焦点:5期連続高成長でも見えない「好循環」、外需依存のぜい弱さ

5期連続高成長でも見えない「好循環」、外需依存のぜい弱さ
 5月18日、2017年1─3月期の国内総生産(GDP)は5四半期連続のプラス成長となったが、外需依存の構造は変わらず、政府が目指している景気の前向きな循環メカニズムが動き出した気配はない。写真は都内で2015年8月撮影(2017年 ロイター/Thomas Peter)
[東京 18日 ロイター] - 2017年1─3月期の国内総生産(GDP)は5四半期連続のプラス成長となったが、外需依存の構造は変わらず、政府が目指している景気の前向きな循環メカニズムが動き出した気配はない。力強さに欠ける個人消費や設備投資を活性化するには、人口減少や高齢化という構造問題に本気で取り組む必要があるとの指摘が専門家から出ている。
<賃上げ鈍く、好循環波及せず>
「どう好意的にみても、好循環は回っているとは言えない」──。新生銀行・金融調査部の伊藤篤氏は、輸出の好調と生産拡大にけん引された企業の増益効果は、労働市場のタイト化までしか波及していないとみている。
確かに失業率は今年2、3月に2.8%まで低下しているが、はっきりとした賃金上昇に結びついていない。
非正規雇用の時給は上昇したものの、正社員の賃金上昇は小幅にとどまり、今春闘の賃上げ率は連合の直近の集計で1.99%(定昇込み)と、昨年同時期の2.02%に届かない。
それでも1─3月期の民間消費が伸びたのは、前期の天候要因や野菜価格の高騰の影響が終息した反動と、多くのエコノミストが指摘している。

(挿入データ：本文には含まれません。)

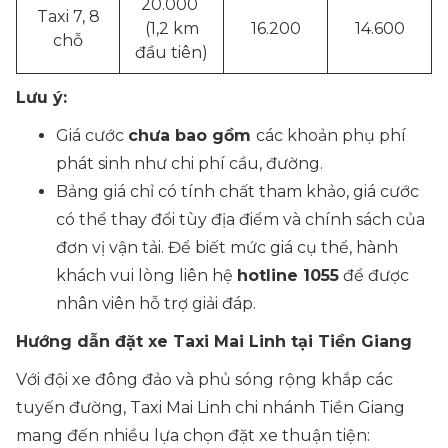
20.000
Taxi 7, 8
(1,2 km
16.200
14.600
chỗ
đầu tiên)
Lưu ý:
Giá cước
chưa bao gồm
các khoản phụ phí
phát sinh như chi phí cầu, đường.
Bảng giá chỉ có tính chất tham khảo, giá cước
có thể thay đổi tùy địa điểm và chính sách của
đơn vị vận tải. Để biết mức giá cụ thể, hành
khách vui lòng liên hệ
hotline 1055
để được
nhân viên hỗ trợ giải đáp.
Hướng dẫn đặt xe Taxi Mai Linh tại Tiền Giang
Với đội xe đông đảo và phủ sóng rộng khắp các
tuyến đường, Taxi Mai Linh chi nhánh Tiền Giang
mang đến nhiều lựa chọn đặt xe thuận tiện:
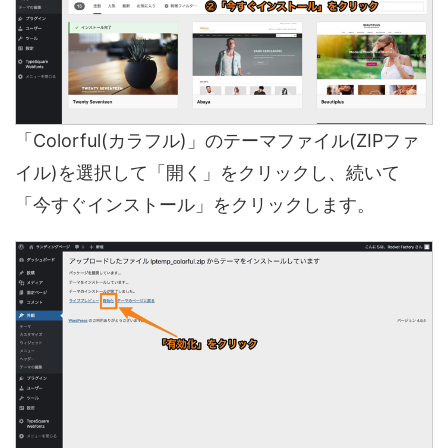
「Colorful(カラフル)」のテーマファイル(ZIPファ
イル)を選択して「開く」をクリックし、続いて
「今すぐインストール」をクリックします。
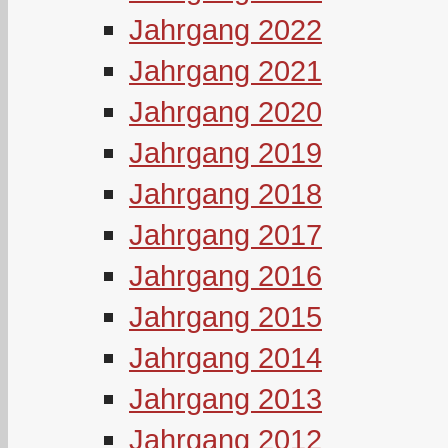
Jahrgang 2022
Jahrgang 2021
Jahrgang 2020
Jahrgang 2019
Jahrgang 2018
Jahrgang 2017
Jahrgang 2016
Jahrgang 2015
Jahrgang 2014
Jahrgang 2013
Jahrgang 2012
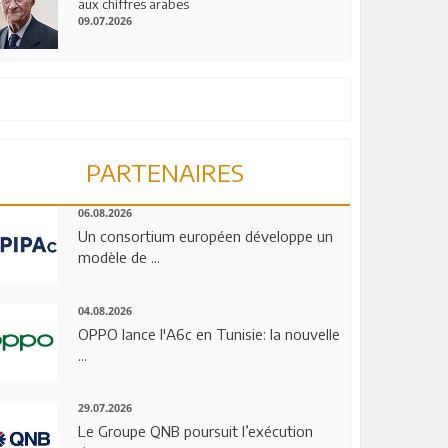
aux chiffres arabes
09.07.2026
PARTENAIRES
06.08.2026
Un consortium européen développe un
modèle de ...
04.08.2026
OPPO lance l'A6c en Tunisie: la nouvelle
...
29.07.2026
Le Groupe QNB poursuit l’exécution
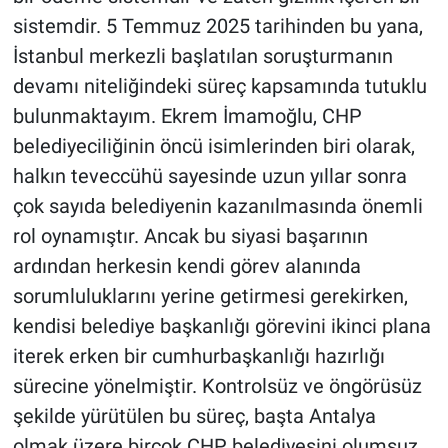
sistemdir. 5 Temmuz 2025 tarihinden bu yana,
İstanbul merkezli başlatılan soruşturmanın
devamı niteliğindeki süreç kapsamında tutuklu
bulunmaktayım. Ekrem İmamoğlu, CHP
belediyeciliğinin öncü isimlerinden biri olarak,
halkın teveccühü sayesinde uzun yıllar sonra
çok sayıda belediyenin kazanılmasında önemli
rol oynamıştır. Ancak bu siyasi başarının
ardından herkesin kendi görev alanında
sorumluluklarını yerine getirmesi gerekirken,
kendisi belediye başkanlığı görevini ikinci plana
iterek erken bir cumhurbaşkanlığı hazırlığı
sürecine yönelmiştir. Kontrolsüz ve öngörüsüz
şekilde yürütülen bu süreç, başta Antalya
olmak üzere birçok CHP belediyesini olumsuz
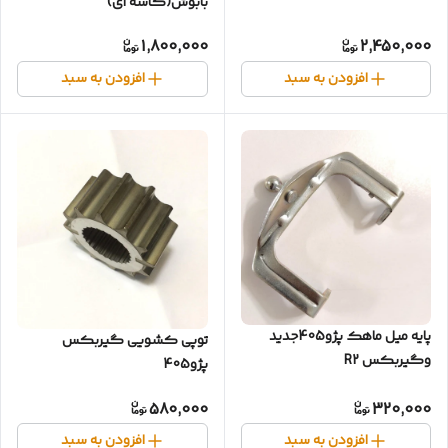
بابوش(کاسه ای)
1,800,000
2,450,000
افزودن به سبد
افزودن به سبد
پایه میل ماهک پژو405جدید
توپی کشویی گیربکس
وگیربکس R2
پژو405
580,000
320,000
افزودن به سبد
افزودن به سبد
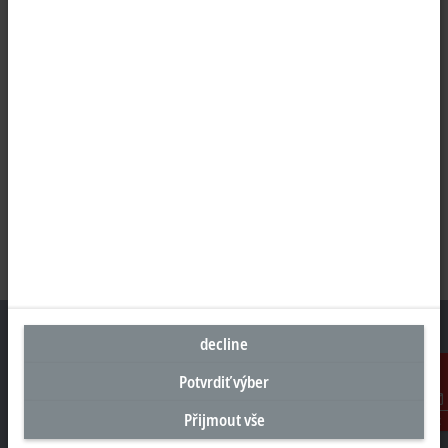
decline
Potvrdiť výber
Sídlo Česká republika
Přijmout vše
Kontakt
Beckhoff Automation s.r.o.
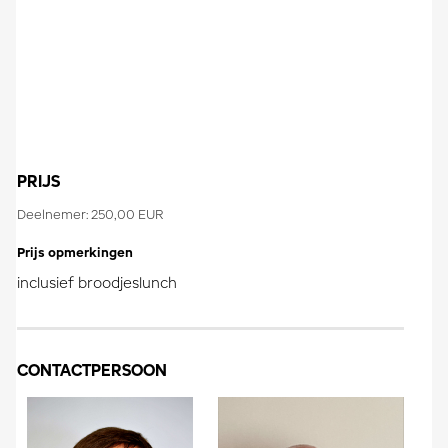
PRIJS
Deelnemer: 250,00 EUR
Prijs opmerkingen
inclusief broodjeslunch
CONTACTPERSOON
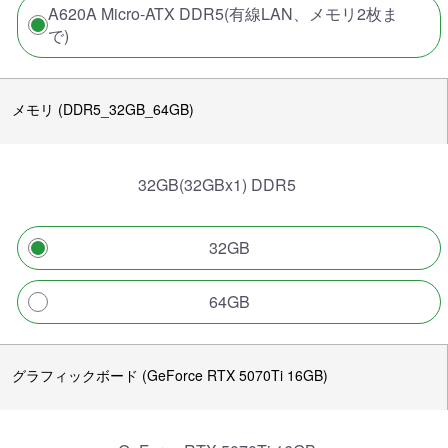
A620A Micro-ATX DDR5(有線LAN、メモリ2枚ま
で)
メモリ (DDR5_32GB_64GB)
32GB(32GBx1) DDR5
32GB
64GB
グラフィックボード (GeForce RTX 5070Ti 16GB)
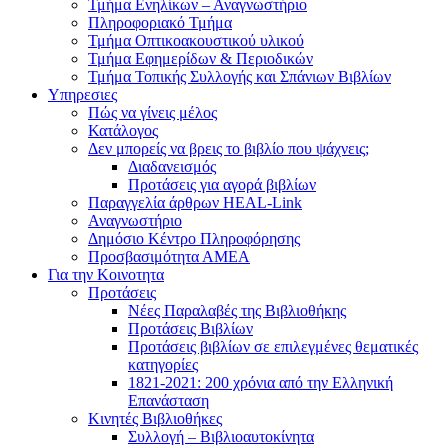
Τμήμα Ενηλίκων – Αναγνωστήριο
Πληροφοριακό Τμήμα
Τμήμα Οπτικοακουστικού υλικού
Τμήμα Εφημερίδων & Περιοδικών
Τμήμα Τοπικής Συλλογής και Σπάνιων Βιβλίων
Υπηρεσιες
Πώς να γίνεις μέλος
Κατάλογος
Δεν μπορείς να βρεις το βιβλίο που ψάχνεις;
Διαδανεισμός
Προτάσεις για αγορά βιβλίων
Παραγγελία άρθρων HEAL-Link
Αναγνωστήριο
Δημόσιο Κέντρο Πληροφόρησης
Προσβασιμότητα ΑΜΕΑ
Για την Κοινοτητα
Προτάσεις
Νέες Παραλαβές της Βιβλιοθήκης
Προτάσεις Βιβλίων
Προτάσεις βιβλίων σε επιλεγμένες θεματικές
κατηγορίες
1821-2021: 200 χρόνια από την Ελληνική
Επανάσταση
Κινητές Βιβλιοθήκες
Συλλογή – Βιβλιοαυτοκίνητα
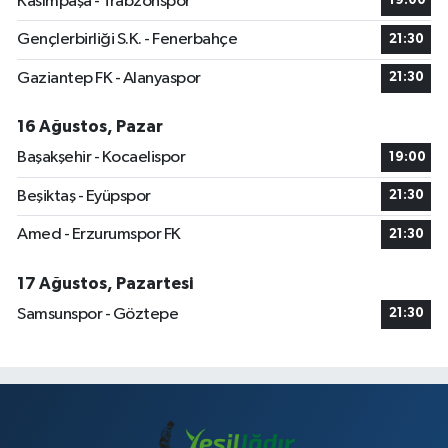
Kasımpaşa - Trabzonspor
19:00
Gençlerbirliği S.K. - Fenerbahçe
21:30
Gaziantep FK - Alanyaspor
21:30
16 Ağustos, Pazar
Başakşehir - Kocaelispor
19:00
Beşiktaş - Eyüpspor
21:30
Amed - Erzurumspor FK
21:30
17 Ağustos, Pazartesi
Samsunspor - Göztepe
21:30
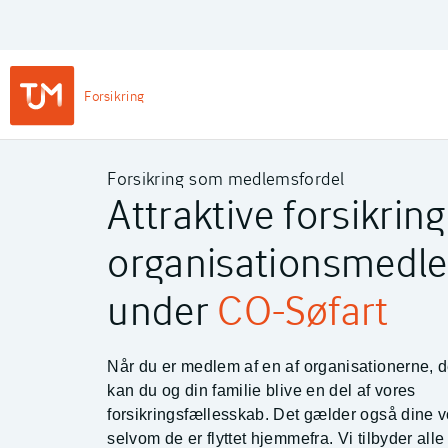
Privat
Login
Main
Forsikring
Navigation
-
TJM Forsikring – Gå til forside
Private
Forsikring som medlemsfordel
Attraktive forsikringe
organisationsmed
under
CO-Søfart
Når du er medlem af en af organisationerne, d
kan du og din familie blive en del af vores
forsikringsfællesskab. Det gælder også dine 
selvom de er flyttet hjemmefra. Vi tilbyder alle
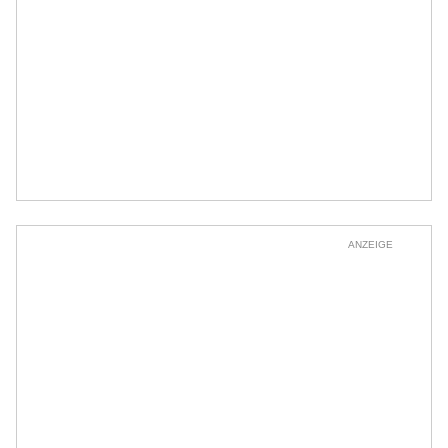
ANZEIGE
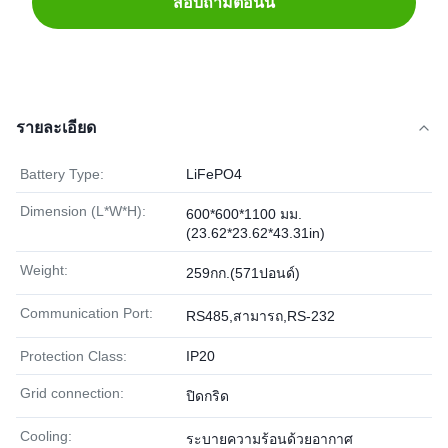
สอบถามตอนนี้
รายละเอียด
Battery Type:
LiFePO4
Dimension (L*W*H):
600*600*1100 มม.
(23.62*23.62*43.31in)
Weight:
259กก.(571ปอนด์)
Communication Port:
RS485,สามารถ,RS-232
Protection Class:
IP20
Grid connection:
ปิดกริด
Cooling:
ระบายความร้อนด้วยอากาศ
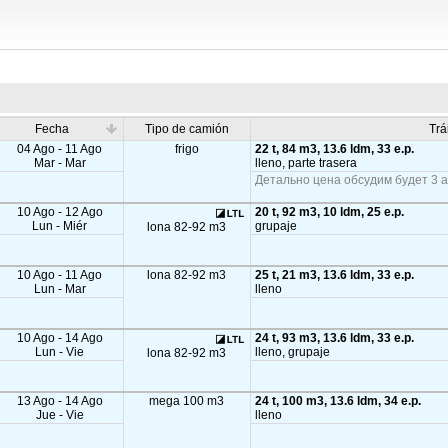
Fecha
Tipo de camión
Trá
04 Ago - 11 Ago
frigo
22 t, 84 m3, 13.6 ldm, 33 e.p.
Mar - Mar
lleno, parte trasera
Детально цена обсудим будет 3 а
10 Ago - 12 Ago
20 t, 92 m3, 10 ldm, 25 e.p.
Lun - Miér
grupaje
lona 82-92 m3
10 Ago - 11 Ago
lona 82-92 m3
25 t, 21 m3, 13.6 ldm, 33 e.p.
Lun - Mar
lleno
10 Ago - 14 Ago
24 t, 93 m3, 13.6 ldm, 33 e.p.
Lun - Vie
lleno, grupaje
lona 82-92 m3
13 Ago - 14 Ago
mega 100 m3
24 t, 100 m3, 13.6 ldm, 34 e.p.
Jue - Vie
lleno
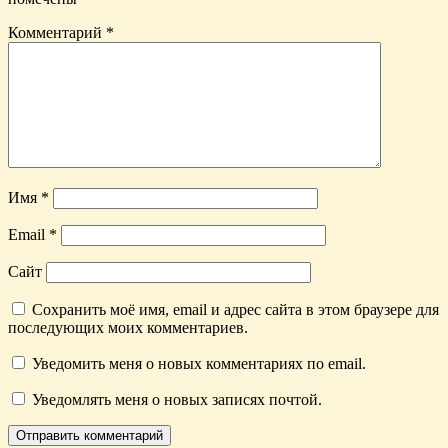
Комментарий
*
Имя
*
Email
*
Сайт
Сохранить моё имя, email и адрес сайта в этом браузере для
последующих моих комментариев.
Уведомить меня о новых комментариях по email.
Уведомлять меня о новых записях почтой.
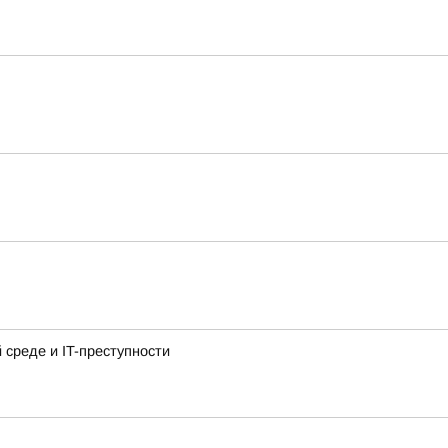
среде и IT-преступности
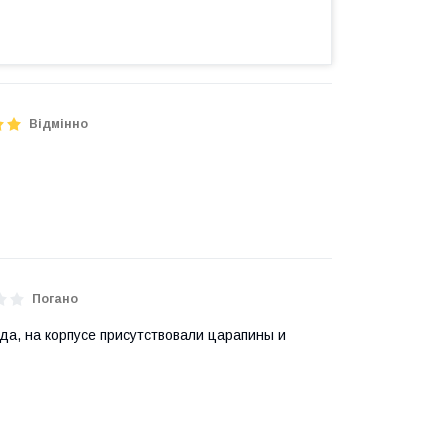
Відмінно
Погано
да, на корпусе присутствовали царапины и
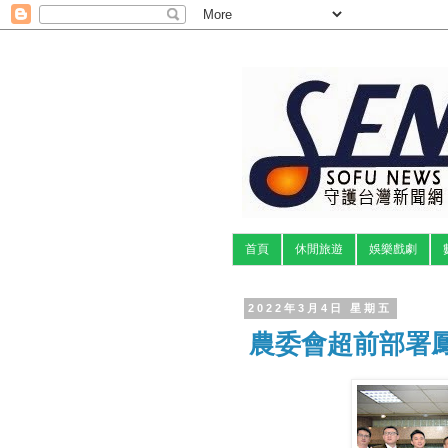
首頁
休閒旅遊
娛樂戲劇
2022年3月4日 星期五
農委會超前部署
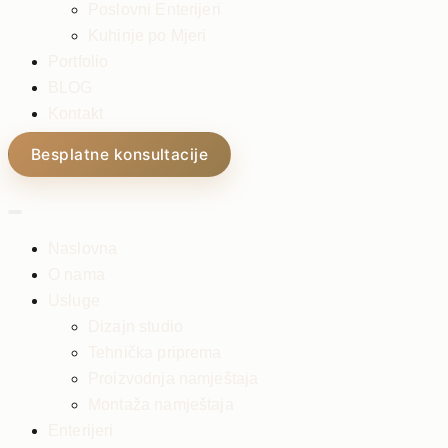
Poslovni Enterijeri
Kuhinje po Mjeri
Portfolio
BLOG
Kontakt
Besplatne konsultacije
Naslovna
O nama
Usluge
Dizajn studio
Tehnička priprema
Proizvodnja namještaja
Montaža namještaja
Enterijeri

今回発表された16年度の民間消費の伸び率は前年度比0.6%。14年度の消費増税の年を除くと、15、16年度の実質消費は、リーマンショック後の8年間で最も低い伸びにとどまった。
<トランプリスク、企業マインドに悪影響>
設備投資は1─3月期にほぼ横ばいの前期比0.2%増だった。前期の高い伸びの反動もあったとはいえ、中国向けの高い伸びなど海外需要の強さで輸出が好調さを持続している割には、企業の国内設備投資への姿勢は慎重だ。
機械受注統計でみても、1─3月受注実績が前期比減少、4─6月期見通しも一段と減少幅が拡大している。
農林中金総合研究所の南武志・主席研究員は「トランプ米大統領の保護主義的な通商政策が強化され、世界貿易の収縮が起きれば、世界経済全体が再び停滞するリスクもある。こうした情勢が企業家マインドを慎重にさせている可能性も否定できない」と見ている。
過去4四半期を振り返ってみれば、GDP成長の主役は、外需、民間消費、設備投資、在庫投資が入れ替わってきた。
「外需の風向き次第で成長が大きく左右される構造的弱さから脱しておらず、自律的好循環は実現しているとは言えない」と、第一生命経済研究所・首席エコノミストの熊野英生氏は指摘する。
背景にあるのが、企業や家計部門の「デフレ的マインド」と同氏は見ている。そのため最高益であっても賃上げや投資に回さず資金をため込む企業と家計部門は、将来不安に備えている構図だ。
<冷え込む高齢者の消費>
こうしたマインドがいつまでも解消しないのは、人口減少・高齢化による経済縮小と将来不安が根強いためと指摘されてきた。
今や65歳以上の高齢者は全人口の4分の1を超え、年々増加。景気や企業業績にかかわらず一定の年金で暮らす高齢者の消費支出は、長寿化に備えて慎重となり、16年度は60代で4.4%減(家計調査)。若い世代より減り方が大きい。人口割合が増大する世代の支出委縮により、国内消費市場は目に見える形で縮小が進行している。
熊野氏は「こうした根本的な構造問題の改革への政権の取組が遅れれば、GDPの高成長もそのうちピークアウトすることが視野に入ってくる」と見ている。
自律的好循環の実現には、政府による人口減少という根本的課題への効果的な取り組みが喫緊の課題だ。